Stored entries:
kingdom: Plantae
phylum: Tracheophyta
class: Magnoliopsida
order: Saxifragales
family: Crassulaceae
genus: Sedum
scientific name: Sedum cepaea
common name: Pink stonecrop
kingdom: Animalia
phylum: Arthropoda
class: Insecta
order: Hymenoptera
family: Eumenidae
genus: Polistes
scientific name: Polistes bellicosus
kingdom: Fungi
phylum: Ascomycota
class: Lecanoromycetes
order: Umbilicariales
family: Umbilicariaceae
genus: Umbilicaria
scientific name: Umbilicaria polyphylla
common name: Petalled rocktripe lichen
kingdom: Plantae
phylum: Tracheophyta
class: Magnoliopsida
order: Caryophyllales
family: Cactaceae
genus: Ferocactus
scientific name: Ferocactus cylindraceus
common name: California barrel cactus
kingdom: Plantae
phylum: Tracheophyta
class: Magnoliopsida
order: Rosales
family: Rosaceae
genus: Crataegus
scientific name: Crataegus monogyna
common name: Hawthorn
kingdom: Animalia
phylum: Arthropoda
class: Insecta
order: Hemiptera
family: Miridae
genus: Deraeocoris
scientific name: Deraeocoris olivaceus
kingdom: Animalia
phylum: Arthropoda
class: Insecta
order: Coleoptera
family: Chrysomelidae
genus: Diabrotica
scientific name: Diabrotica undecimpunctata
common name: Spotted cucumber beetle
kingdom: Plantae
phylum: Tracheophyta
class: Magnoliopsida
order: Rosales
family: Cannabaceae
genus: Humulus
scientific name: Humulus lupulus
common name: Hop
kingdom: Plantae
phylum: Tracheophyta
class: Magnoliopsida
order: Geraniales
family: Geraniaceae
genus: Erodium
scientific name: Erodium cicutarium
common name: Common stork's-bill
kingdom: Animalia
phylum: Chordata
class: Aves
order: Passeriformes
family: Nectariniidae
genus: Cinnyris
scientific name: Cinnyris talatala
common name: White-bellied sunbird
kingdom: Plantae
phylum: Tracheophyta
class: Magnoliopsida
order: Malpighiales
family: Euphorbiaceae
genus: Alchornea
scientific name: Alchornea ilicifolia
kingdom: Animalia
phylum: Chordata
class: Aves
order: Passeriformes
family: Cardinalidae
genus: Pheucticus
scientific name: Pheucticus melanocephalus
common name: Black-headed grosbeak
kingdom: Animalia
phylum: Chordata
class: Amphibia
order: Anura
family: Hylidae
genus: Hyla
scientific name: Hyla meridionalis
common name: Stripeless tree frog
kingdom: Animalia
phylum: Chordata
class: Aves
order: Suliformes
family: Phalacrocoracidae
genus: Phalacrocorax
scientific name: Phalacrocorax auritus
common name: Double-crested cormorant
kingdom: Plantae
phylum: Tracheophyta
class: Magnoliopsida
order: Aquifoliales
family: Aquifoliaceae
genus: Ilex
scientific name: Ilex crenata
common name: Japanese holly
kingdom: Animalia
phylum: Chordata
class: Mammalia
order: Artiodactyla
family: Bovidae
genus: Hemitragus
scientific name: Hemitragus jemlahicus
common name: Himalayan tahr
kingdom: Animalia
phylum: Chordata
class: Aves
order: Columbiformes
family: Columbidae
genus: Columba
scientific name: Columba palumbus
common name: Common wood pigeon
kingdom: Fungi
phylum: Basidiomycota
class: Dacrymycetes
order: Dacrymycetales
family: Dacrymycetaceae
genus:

Work to be completed: Copy out every line of the records, swapping each "common name" for "everyday name" and changing nothing else.

Written response:
kingdom: Plantae
phylum: Tracheophyta
class: Magnoliopsida
order: Saxifragales
family: Crassulaceae
genus: Sedum
scientific name: Sedum cepaea
everyday name: Pink stonecrop
kingdom: Animalia
phylum: Arthropoda
class: Insecta
order: Hymenoptera
family: Eumenidae
genus: Polistes
scientific name: Polistes bellicosus
kingdom: Fungi
phylum: Ascomycota
class: Lecanoromycetes
order: Umbilicariales
family: Umbilicariaceae
genus: Umbilicaria
scientific name: Umbilicaria polyphylla
everyday name: Petalled rocktripe lichen
kingdom: Plantae
phylum: Tracheophyta
class: Magnoliopsida
order: Caryophyllales
family: Cactaceae
genus: Ferocactus
scientific name: Ferocactus cylindraceus
everyday name: California barrel cactus
kingdom: Plantae
phylum: Tracheophyta
class: Magnoliopsida
order: Rosales
family: Rosaceae
genus: Crataegus
scientific name: Crataegus monogyna
everyday name: Hawthorn
kingdom: Animalia
phylum: Arthropoda
class: Insecta
order: Hemiptera
family: Miridae
genus: Deraeocoris
scientific name: Deraeocoris olivaceus
kingdom: Animalia
phylum: Arthropoda
class: Insecta
order: Coleoptera
family: Chrysomelidae
genus: Diabrotica
scientific name: Diabrotica undecimpunctata
everyday name: Spotted cucumber beetle
kingdom: Plantae
phylum: Tracheophyta
class: Magnoliopsida
order: Rosales
family: Cannabaceae
genus: Humulus
scientific name: Humulus lupulus
everyday name: Hop
kingdom: Plantae
phylum: Tracheophyta
class: Magnoliopsida
order: Geraniales
family: Geraniaceae
genus: Erodium
scientific name: Erodium cicutarium
everyday name: Common stork's-bill
kingdom: Animalia
phylum: Chordata
class: Aves
order: Passeriformes
family: Nectariniidae
genus: Cinnyris
scientific name: Cinnyris talatala
everyday name: White-bellied sunbird
kingdom: Plantae
phylum: Tracheophyta
class: Magnoliopsida
order: Malpighiales
family: Euphorbiaceae
genus: Alchornea
scientific name: Alchornea ilicifolia
kingdom: Animalia
phylum: Chordata
class: Aves
order: Passeriformes
family: Cardinalidae
genus: Pheucticus
scientific name: Pheucticus melanocephalus
everyday name: Black-headed grosbeak
kingdom: Animalia
phylum: Chordata
class: Amphibia
order: Anura
family: Hylidae
genus: Hyla
scientific name: Hyla meridionalis
everyday name: Stripeless tree frog
kingdom: Animalia
phylum: Chordata
class: Aves
order: Suliformes
family: Phalacrocoracidae
genus: Phalacrocorax
scientific name: Phalacrocorax auritus
everyday name: Double-crested cormorant
kingdom: Plantae
phylum: Tracheophyta
class: Magnoliopsida
order: Aquifoliales
family: Aquifoliaceae
genus: Ilex
scientific name: Ilex crenata
everyday name: Japanese holly
kingdom: Animalia
phylum: Chordata
class: Mammalia
order: Artiodactyla
family: Bovidae
genus: Hemitragus
scientific name: Hemitragus jemlahicus
everyday name: Himalayan tahr
kingdom: Animalia
phylum: Chordata
class: Aves
order: Columbiformes
family: Columbidae
genus: Columba
scientific name: Columba palumbus
everyday name: Common wood pigeon
kingdom: Fungi
phylum: Basidiomycota
class: Dacrymycetes
order: Dacrymycetales
family: Dacrymycetaceae
genus:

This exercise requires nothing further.